WHAT THIS TASK INVOLVES = When you have gone through the entries below, state how many lines include the word "ottoman" and write nothing else.

STUDY MATERIAL =
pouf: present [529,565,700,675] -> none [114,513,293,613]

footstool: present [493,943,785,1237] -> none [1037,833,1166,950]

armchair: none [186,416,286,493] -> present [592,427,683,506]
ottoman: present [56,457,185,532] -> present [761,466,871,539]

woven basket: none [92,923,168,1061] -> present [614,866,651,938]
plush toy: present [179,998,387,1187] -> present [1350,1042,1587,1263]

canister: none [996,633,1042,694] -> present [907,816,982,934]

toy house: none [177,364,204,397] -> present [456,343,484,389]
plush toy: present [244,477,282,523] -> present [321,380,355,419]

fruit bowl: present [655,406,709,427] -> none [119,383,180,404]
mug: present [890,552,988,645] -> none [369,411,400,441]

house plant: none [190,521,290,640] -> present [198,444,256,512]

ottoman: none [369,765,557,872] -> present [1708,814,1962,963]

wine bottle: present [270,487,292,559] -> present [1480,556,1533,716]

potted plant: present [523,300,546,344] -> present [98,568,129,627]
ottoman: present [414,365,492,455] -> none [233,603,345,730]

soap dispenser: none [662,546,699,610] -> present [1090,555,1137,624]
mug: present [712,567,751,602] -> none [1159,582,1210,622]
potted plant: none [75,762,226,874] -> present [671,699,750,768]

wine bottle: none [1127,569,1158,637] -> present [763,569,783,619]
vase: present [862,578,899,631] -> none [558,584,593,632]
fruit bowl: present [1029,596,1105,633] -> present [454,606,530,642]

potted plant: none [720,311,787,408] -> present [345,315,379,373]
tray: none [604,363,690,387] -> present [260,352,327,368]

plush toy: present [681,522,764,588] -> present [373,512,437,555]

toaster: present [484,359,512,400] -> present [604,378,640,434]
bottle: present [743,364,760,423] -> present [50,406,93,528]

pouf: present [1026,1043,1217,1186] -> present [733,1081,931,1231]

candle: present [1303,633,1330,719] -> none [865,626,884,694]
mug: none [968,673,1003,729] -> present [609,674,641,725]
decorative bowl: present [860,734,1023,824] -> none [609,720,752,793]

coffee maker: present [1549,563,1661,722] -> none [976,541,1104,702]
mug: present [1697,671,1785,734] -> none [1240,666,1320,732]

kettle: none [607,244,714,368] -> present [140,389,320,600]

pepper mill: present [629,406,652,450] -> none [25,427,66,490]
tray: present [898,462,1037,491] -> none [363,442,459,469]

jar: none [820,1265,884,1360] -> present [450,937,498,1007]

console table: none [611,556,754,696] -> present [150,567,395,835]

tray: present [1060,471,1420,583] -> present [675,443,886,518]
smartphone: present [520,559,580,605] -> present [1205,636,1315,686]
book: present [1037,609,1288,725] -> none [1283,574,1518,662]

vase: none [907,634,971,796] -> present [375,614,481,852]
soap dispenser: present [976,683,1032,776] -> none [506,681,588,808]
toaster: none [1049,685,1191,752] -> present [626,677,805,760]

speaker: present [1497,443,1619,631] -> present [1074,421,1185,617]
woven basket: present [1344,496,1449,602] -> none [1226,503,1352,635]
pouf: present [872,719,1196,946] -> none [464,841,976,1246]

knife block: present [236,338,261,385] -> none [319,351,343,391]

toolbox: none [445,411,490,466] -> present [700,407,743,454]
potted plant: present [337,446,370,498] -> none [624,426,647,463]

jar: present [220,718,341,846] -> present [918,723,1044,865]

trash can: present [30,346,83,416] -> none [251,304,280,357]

RESULT BELOW = 3